Fatalement, un tel carnage n’épargne pas les comédiens.Tous ou presque livrent des performances moisies jusqu’à l’os. Tara Reid, que la chirurgie esthétique à outrance a transformé en sosie avec une perruque des frangins Bogdanov, signe ici l’arrêt de mort d’une carrière déjà pas reluisante, tandis que Ian Ziering s’amuse dans un rôle qu’il prend visiblement très au sérieux. Vu ce qu’on lui a proposé depuis la fin de Bervely Hills 90210, difficile de lui en vouloir et tant mieux si cela lui permet de revenir sous le feu des projecteurs. David Hasselhoff, qui a depuis bien longtemps fait le choix de s’enfoncer dans les tréfonds de la nullité, est fidèle à ses dernières performances (publiques et privées) et tous les autres, comme Gary Busey, ne font qu’admettre à demi-mot, en jouant comme des manches, que oui, à l’heure actuelle, il n’y pas mieux à se mettre sous la dent. C’est triste. Et ce ne sont pas les nombreuses guest stars qui peuvent y faire quoi que se soit. Ce joyeux petit monde lustre les cuivres du Titanic sans même se rendre compte que le bateau coule.

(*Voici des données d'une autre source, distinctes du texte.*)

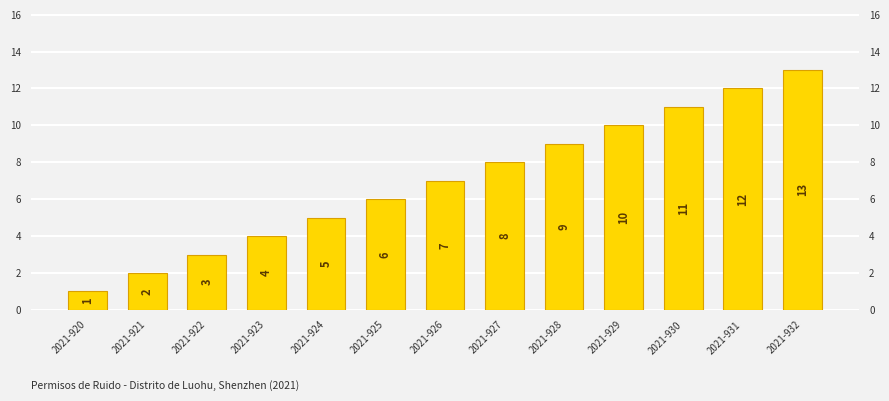

How many distinct data groups are displayed?

1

Le seul tour de force qu’accomplit Sharknado 4 est de ralentir le temps. Alors qu’il ne dure qu’1h25, il s’avère incroyablement barbant. Il répète tout ce qui a déjà été fait, ne fait preuve d’aucune audace, les costumes semblent avoir été confectionnés par un amateur de cosplay débutant âgé de 5 ans à peine, rien n’a de sens, la photographie est dégueulasse, etc… Les mots manquent pour qualifier ce quatrième volet.
Au début, Asylum produisait des navets pour un public restreint. Le succès des Sharknado a fait prendre conscience aux exécutifs de la boite qu’ils tenaient quelque chose et désormais, leur démarche a changé. Elle a perdu en innocence et gagné en cynisme putassier. Il y a toujours une part de hasard, d’imprévu, dans le fait de faire un film, de le louper et de voir ce dernier générer un véritable culte. On ne peut pas le faire exprès. En cela, le premier Sharknado est le meilleur du lot, vu qu’il n’est rien de plus qu’un petit délire bricolé par des artisans conscients de leurs limites. Le quatrième est tout le contraire. Il est le fruit d’une démarche pensée. La spontanéité s’est fait la malle. Une certaine innocence aussi. Le fond était atteint depuis longtemps. Ils avaient même bien creusé pour s’enfoncer un peu plus. Là, on bat des records.